One panel session I attended focused on “Evaluating mandatory diversity training for physicians in an urban hospital.” This particular presentation was of interest as diversity training is the approach of many organizations to promote understandings of people from different cultures. These approaches tend to focus on understanding the ‘other’ and not on the personal and larger systemic issues on power and privilege. The presenters were quick to point out that their research was based on a mere three hours of diversity training with physicians at a local university. The focus was on cultural competence and doctors do recognize that patterns of care were discriminatory. Fifty six percent of doctors receive no diversity training. The question raised was: How do physicians understand their role in perpetuating systemic inequalities in health care?

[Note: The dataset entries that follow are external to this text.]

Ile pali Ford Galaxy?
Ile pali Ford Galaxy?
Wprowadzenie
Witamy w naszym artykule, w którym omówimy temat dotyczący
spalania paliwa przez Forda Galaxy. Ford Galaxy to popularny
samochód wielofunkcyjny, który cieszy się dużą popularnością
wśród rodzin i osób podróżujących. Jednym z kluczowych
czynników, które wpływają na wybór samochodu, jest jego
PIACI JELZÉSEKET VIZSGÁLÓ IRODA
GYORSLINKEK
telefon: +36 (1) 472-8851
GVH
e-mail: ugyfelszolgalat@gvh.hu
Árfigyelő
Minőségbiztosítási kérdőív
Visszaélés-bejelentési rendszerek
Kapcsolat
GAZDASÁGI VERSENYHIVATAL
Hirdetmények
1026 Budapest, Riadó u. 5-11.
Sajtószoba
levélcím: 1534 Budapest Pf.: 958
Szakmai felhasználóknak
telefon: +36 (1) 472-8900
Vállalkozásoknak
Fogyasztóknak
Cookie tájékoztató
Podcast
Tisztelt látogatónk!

The conference encouraged discussion on a Toronto People’s Charter on Health and Diversity and several stages were identified as being critical to achieving this goal. Some of these were:

  • public education
  • health promotion
  • service and support
  • research
  • advocacy
  • community development
  • institutional accountability – service delivery, human resources, etc.
  • funding

There was a draft summary of the charter which was announced at the end of the conference to build a degree of consensus to move the agenda along. The hope was to formally adopt the document as the Toronto People’s Charter on Health and Diversity within three months after the conference. This charter will serve as a common reference point for planning and advocacy for endorsers and supporters that emerge from the conference.